Once upon a time we were a family, my mother and father, my sister and I—not a
happy family nor an unhappy one, but just a family that pootled along while
children grew up and parents grew old. I remember a time when my sister
and I loved each other, and my father and I loved each other. Maybe there
was even a time when my father and my sister loved each other—that I can
remember. We all loved Mother, and she loved all of us. I was a
little girl with plaited hair gripping a stripy cat, whose photo stands on the
mantelpiece. We spoke a different language from our neighbors and ate
different food, and worked hard and kept out of everybody’s way, and we were
always good so the secret police wouldn’t come for us in the night.
Sometimes, as a small child, I used
to sit in the dark at the top of the stairs in my pyjamas, listening, straining
to overhear my parents talking in the room below. What were they talking
about?...Were they talking about that other time, that other country?
Were they talking about what happened in between their childhood time and
mine—something so fearful that I must never know about it?..."
The second passage is a bit earlier
in the book, on page 17. It reflects the impact of twentieth-century
historical events on the personality of an individual:
"My mother had known ideology,
and she had known hunger. When she was twenty-one, Stalin had discovered
he could use famine as a political weapon against the Ukrainian kulaks.

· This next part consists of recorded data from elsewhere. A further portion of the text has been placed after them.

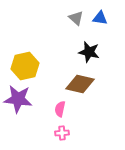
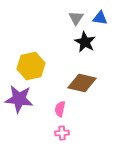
gray triangle: rotated 21 degrees clockwise
black star: moved 4 px left, 10 px up; rotated 15 degrees clockwise
yellow hexagon: moved 6 px right
brown diamond: moved 2 px right, 1 px up
purple star: moved 1 px right
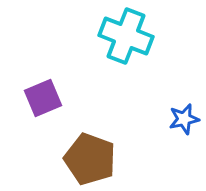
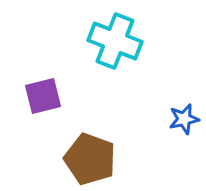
cyan cross: moved 11 px left, 5 px down
purple square: moved 2 px up; rotated 9 degrees clockwise
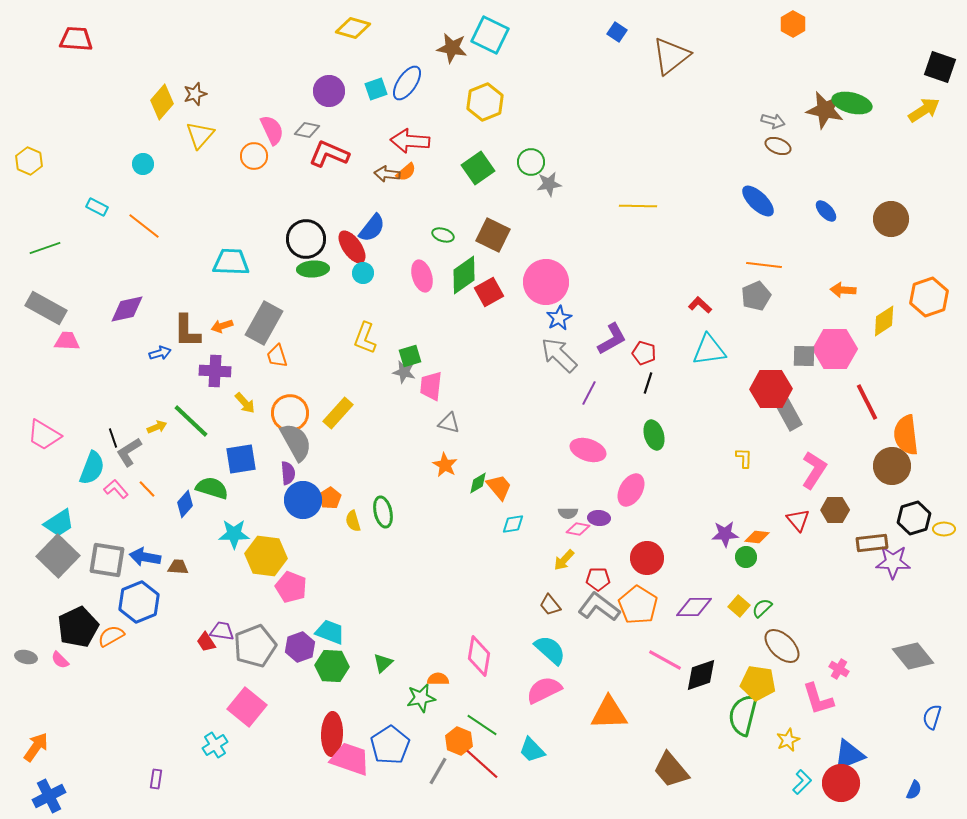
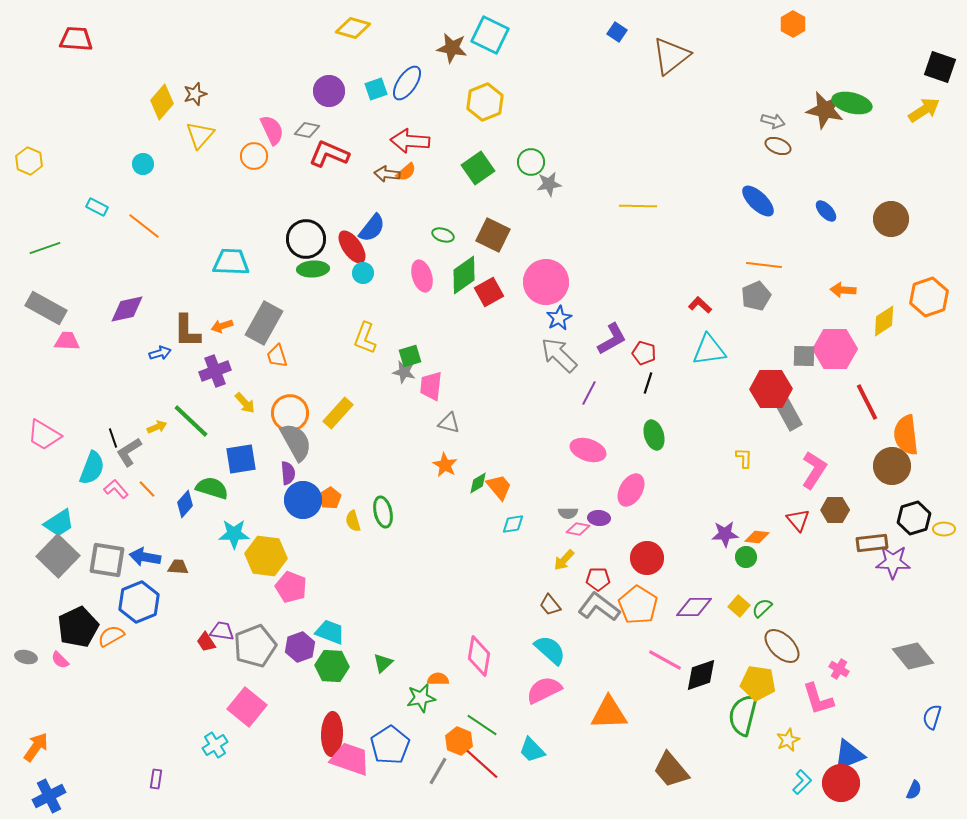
purple cross at (215, 371): rotated 24 degrees counterclockwise
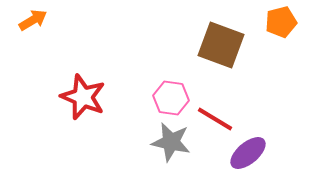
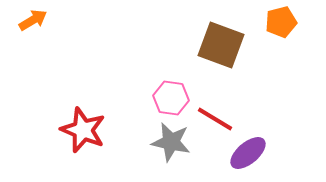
red star: moved 33 px down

She knew—and this knowledge never left her throughout her fifty years of life
in England, and then seeped from her into the hearts of her children—she knew
for certain that behind the piled-high shelves and abundantly stocked counters
of Tesco and the Co-op, hunger still prowls with his skeletal frame and gaping
eyes, waiting to grab you the moment you are off your guard. Waiting to
grab you and shove you on a train, or onto a cart, or into that crowd of
running fleeing people, and send you off on another journey where the
destination is always death.
The only way to outwit hunger is to
save and accumulate, so that there is always something tucked away, a little
something to buy him off with…."
*****
(B) In his
novel, Havana Bay (1999), Martin Cruz Smith continues the story
of (a now older) Arkady Renko, the Moscow police detective. Renko has
lost the love of his life and he can't seem to forgive himself. Her death
has left him in a long depression...
Smith's best writing of the book is
on page 26:
"Inattention was the greatest
crime of all. He had seen every sort of victim, from nearly pristine
bodies in their beds to the butchered, monstrously altered dead, and he had to
say that, in general, they would still be lightly snoring of laughing at a
well-told joke if someone had only paid more attention to an approaching knife
or shotgun or syringe. All the love in the world could not make up for
lack of attention.
"Say you were on the deck of a
ferry crossing a narrow strait, and although the distance was short, the wind
and waves came up and the ship foundered. Into the cold water you go, and
the one you love most is in your grasp. All you have to do to save her
life is not let go. And then you look and your hand is empty.
Inattention. Weakness. Well, the self-condemned lived longer nights
than others for good reason. Because they were always trying to reverse
time, to return to that receding, fateful moment and not let go. At
night, when there was time to think.”